PROBLEM TO SOLVE => Lines from the line with "как с этим бороться" to the line with "системе образования" in the entries below, and only those, must be output exactly, with both ends included.

[Opening SOURCE DATA section]

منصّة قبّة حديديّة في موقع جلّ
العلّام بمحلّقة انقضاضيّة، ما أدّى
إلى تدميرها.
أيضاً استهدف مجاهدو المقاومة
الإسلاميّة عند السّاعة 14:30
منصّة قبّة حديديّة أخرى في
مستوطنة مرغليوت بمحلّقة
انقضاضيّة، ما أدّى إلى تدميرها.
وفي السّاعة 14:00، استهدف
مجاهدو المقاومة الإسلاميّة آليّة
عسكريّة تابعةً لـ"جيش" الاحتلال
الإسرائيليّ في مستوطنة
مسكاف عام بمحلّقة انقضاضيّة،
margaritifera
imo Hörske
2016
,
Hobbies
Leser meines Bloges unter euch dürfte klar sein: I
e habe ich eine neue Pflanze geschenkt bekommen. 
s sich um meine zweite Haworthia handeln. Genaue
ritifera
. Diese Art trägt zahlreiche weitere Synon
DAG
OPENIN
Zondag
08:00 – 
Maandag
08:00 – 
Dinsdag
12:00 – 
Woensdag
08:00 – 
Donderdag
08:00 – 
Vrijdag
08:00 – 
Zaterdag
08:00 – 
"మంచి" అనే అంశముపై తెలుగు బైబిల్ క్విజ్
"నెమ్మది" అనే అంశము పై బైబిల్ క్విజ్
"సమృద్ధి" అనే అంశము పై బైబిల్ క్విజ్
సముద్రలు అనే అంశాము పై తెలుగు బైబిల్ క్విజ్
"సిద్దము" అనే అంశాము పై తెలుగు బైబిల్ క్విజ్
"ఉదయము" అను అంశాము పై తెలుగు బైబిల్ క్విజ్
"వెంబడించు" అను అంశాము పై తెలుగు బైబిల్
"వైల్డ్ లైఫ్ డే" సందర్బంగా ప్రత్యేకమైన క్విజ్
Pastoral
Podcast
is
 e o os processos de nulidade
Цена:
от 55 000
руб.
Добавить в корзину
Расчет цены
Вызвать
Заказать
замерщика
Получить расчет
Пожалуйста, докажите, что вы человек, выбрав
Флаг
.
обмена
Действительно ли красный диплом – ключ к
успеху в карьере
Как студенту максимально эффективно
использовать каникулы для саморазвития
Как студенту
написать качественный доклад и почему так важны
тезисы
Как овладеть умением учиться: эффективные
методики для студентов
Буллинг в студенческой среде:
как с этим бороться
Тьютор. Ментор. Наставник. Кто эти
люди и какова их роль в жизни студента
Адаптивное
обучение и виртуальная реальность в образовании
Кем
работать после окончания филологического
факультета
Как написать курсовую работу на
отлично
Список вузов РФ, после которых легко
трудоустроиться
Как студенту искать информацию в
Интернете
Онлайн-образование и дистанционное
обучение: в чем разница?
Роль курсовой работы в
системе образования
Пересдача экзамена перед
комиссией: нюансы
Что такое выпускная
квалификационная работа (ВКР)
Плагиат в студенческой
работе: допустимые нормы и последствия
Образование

[Closing SOURCE DATA section]

OUTPUT OF THE EXERCISE =>
как с этим бороться
Тьютор. Ментор. Наставник. Кто эти
люди и какова их роль в жизни студента
Адаптивное
обучение и виртуальная реальность в образовании
Кем
работать после окончания филологического
факультета
Как написать курсовую работу на
отлично
Список вузов РФ, после которых легко
трудоустроиться
Как студенту искать информацию в
Интернете
Онлайн-образование и дистанционное
обучение: в чем разница?
Роль курсовой работы в
системе образования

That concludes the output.